UN officials on the ground reported that the number of dead in Rafah accorded with that given by Israel, but they portrayed a different picture. For example, Colonel Robert Bayard, chairman of the Egyptian-Israel Mixed Armistice Commission, wrote that after hearing a number of accounts, he “arrived at the conclusion that the treatment of civilians is harsh and unjust, and a large number of people were shot in cold blood for no apparent reason.” Bayard mentioned many rumors of atrocities, and while most of them can be ignored, some are certainly true. He made a distinction in his comments between reports in the Arab media that Israel was “slaughtering” Palestinian civilians under the guise of searching for Egyptian fighters – and what he deemed to be the actual situation. In a telegram sent to UN officials in New York about the events in Rafah, he wrote: “On Tuesday morning the men of the town were ordered out for screening but they refused to leave their homes. When Israel soldiers went from house to house to bring them out some began running away. Fire was opened on them.”

The mood in Gaza can perhaps best be assessed on the basis of a letter sent by a Golani Brigade soldier to his girlfriend on November 6, the day after the Sinai Campaign concluded, which is kept in the IDF archive. “Only the Arabs are to blame for all this and at every opportunity I take revenge on them,” he wrote. “I am not satisfied with the amount [of people] I have already killed; we killed hundreds but for me it is not enough. At every opportunity I take revenge on them, and opportunities are not lacking, especially these days when I am among thousands of Arabs. They are under curfew, and this is a great opportunity to do anything we want to them. And I’m doing just that, and I won’t stop until I am on my way home, I swear.”

Who’s heard of the truth?

The Israeli media did not report on the Gaza events for some two weeks after the fact. The typical exception was the now-defunct Ha’olam Hazeh, which referred only to the massacre in Rafah and on November 28 reported that “with unparalleled stupidity, this apparatus (the military administration) thought that such an event could be silenced at such an hour … The Israeli silence seemed to the whole world to be an expression of guilty conscience … that’s the truth. Who has heard of it? Not a single person”.
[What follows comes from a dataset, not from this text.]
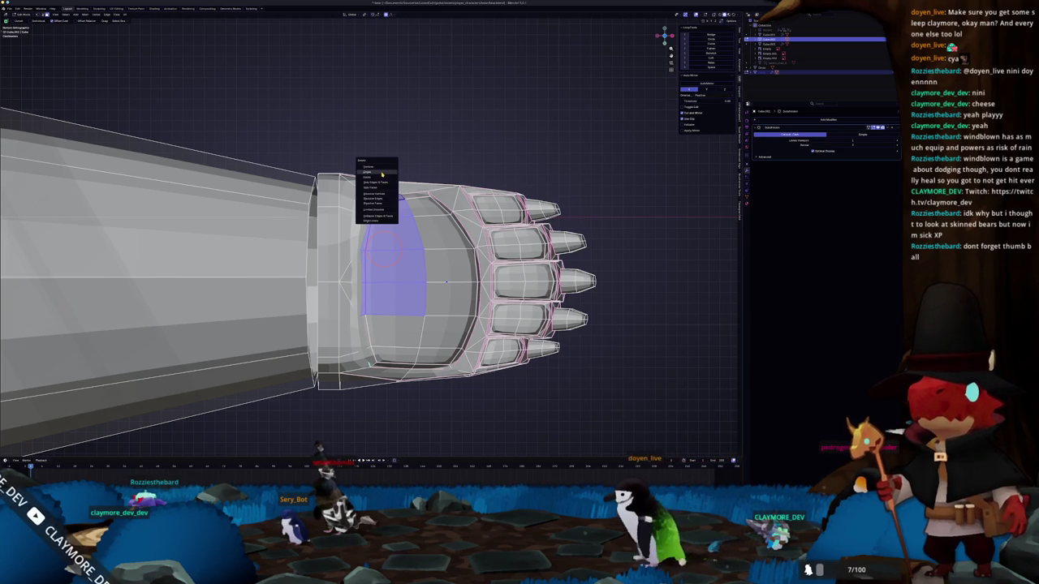
left_click(377, 177)
scroll(376, 179, "up", 1)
After the publication of the unsigned article, MK Esther Vilenska (Maki) raised the issue of the massacres in the Knesset. “The whole country has heard about and is talking about these acts. The Israeli public is ashamed of these acts and wants them to stop immediately. These murders should not be excused by the fact that they happened during the war. These acts were committed after the occupation against peaceful residents.”

Referring to the events in Rafah, Prime Minister and Defense Minister Ben-Gurion said in reponse to Vilenska that some residents of the Strip had violated the curfew and opened fire on the army. “After a few shots were fired in the air, our soldiers had to shoot the rioters; 48 were killed and several wounded.” The events in Khan Yunis were not even mentioned.

In early March 1957, Israel’s military administration in the Strip ended.

The motives behind concealment of the documentation of the events of Khan Yunis and Rafah in November 1956 are the same motives that to this day prevent disclosure of the full documentation of the Kfar Qassem massacre that also took place in those days. The thunderous silence of the state archives is part of the apparatus of concealment that serves to create the image of the IDF as enlightened. It is easy to be the “most moral army in the world” when documentation that proves otherwise is classified.